I do think that manipulating a purely instructive measure is less extreme than manipulating a compliance test; consumers can seek alternate tests and reviews, but the state emissions test has special status even if a dozen other tests give a different result. That said, I believe Energy Star ratings affect tax rebates and electric bills, and they're required to be printed on products - so that's not really an arbitrary test.

There are other differences here too, I think. The water heater trick is passive manipulation that stays in place at all times, which limits how far from "real" performance it can get. And per the story, it seems more like "teaching to the test" than "cheating". That is, Volkswagen consciously moved away from the mandate outside of testing. The water heater was (potentially) as energy-efficient as they could design, with the test score manipulated on top of that.

None of that makes it harmless - if "as good as you can make" doesn't hit standards without manipulating them, that's still a problem. But I do find it less galling than "intentionally worsens emissions outside the test bench".


The flip side of the water heater test is, you could game the test the other way too.
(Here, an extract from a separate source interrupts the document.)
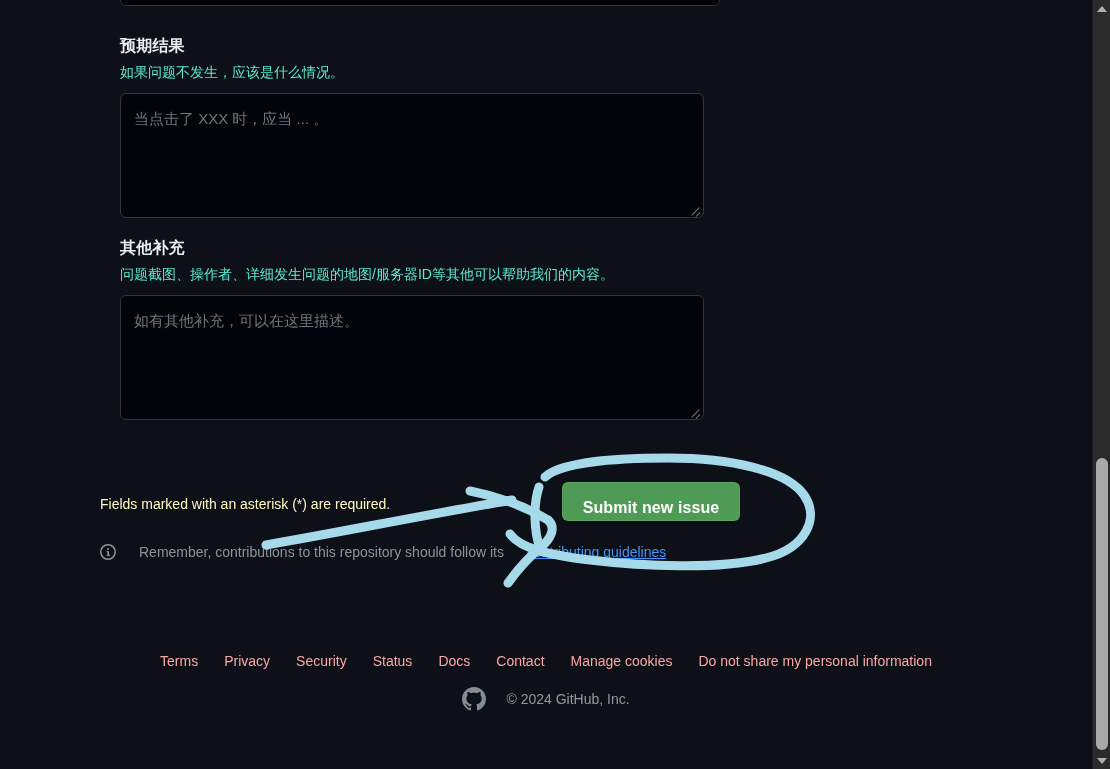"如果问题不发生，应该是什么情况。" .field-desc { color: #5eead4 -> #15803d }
Making your water heater look worse than it is. Would you do that? No.

The difference between the water heater and VW is the water heater manufacturer is providing a representative sample. And VW was not. It'd also be dubious to say that the water heater company is acting in bad faith. Where VW's bad faith rose to the level of criminal. On the other hand Volvo appears to be acting in strictly good faith.

Bad faith for a crash test would be crafting a silver plate model for testing. Reminds me that's what my uncle said the power supply manufacturer he worked for did.


The difference is that the water heater test itself was flawed in that it depended on arbitrary design decisions that have nothing to do with efficiency. Two completely innocent manufacturers could build water heaters with the exact same real-world efficiency, but score fairly differently on the efficiency ratings just due to how they're designed.

While I agree that this particular water heater manufacturer was doing something shady in order to get the best score, at least they weren't selling a product that did something differently while under test conditions vs. in real-world usage. They merely realized that the test itself had wide error bars, and designed their heater to "err" in the positive side of those.

VW, in contrast, sold a product that lied to the testers about its emissions in order to pass certifications, while in real-world driving would behave in a way that would not pass muster.

And to me I think that's the key: VW's cars intentionally behaved differently depending on if they were being tested or if they were being driven in normal real-world usage. This water heater behaved the same regardless of whether it was being tested or was heating water in someone's home.

In a way I think of this in academic terms. The water heater manufacturer studied the SAT to learn what kind of questions were going to be asked. VW stole the answer key to the test and memorized it.


One is polluting at the tailpipe, the other is only polluting at a power plant.